-- DATA follows --

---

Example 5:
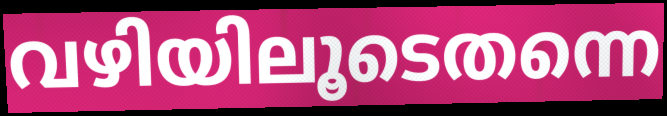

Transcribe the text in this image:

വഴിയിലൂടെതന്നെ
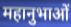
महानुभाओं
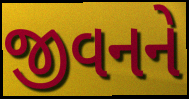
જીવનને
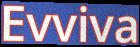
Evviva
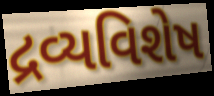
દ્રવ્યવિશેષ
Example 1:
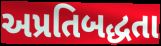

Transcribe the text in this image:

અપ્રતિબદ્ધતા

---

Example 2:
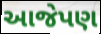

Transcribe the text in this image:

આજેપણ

-- DATA concluded --
-- DATA follows --

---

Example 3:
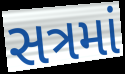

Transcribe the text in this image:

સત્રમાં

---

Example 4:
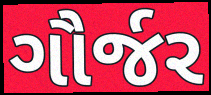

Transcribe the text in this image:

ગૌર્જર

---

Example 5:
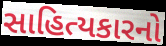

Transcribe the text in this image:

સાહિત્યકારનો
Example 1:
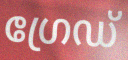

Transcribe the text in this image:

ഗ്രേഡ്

-- DATA concluded --

== PROBLEM REQUIREMENTS ==
Each line of the entries above that includes the string "Example" should be copied out.

== COMPLETED TASK ==
Example 5:
Example 1:
Example 2:
Example 3:
Example 4:
Example 5:
Example 1:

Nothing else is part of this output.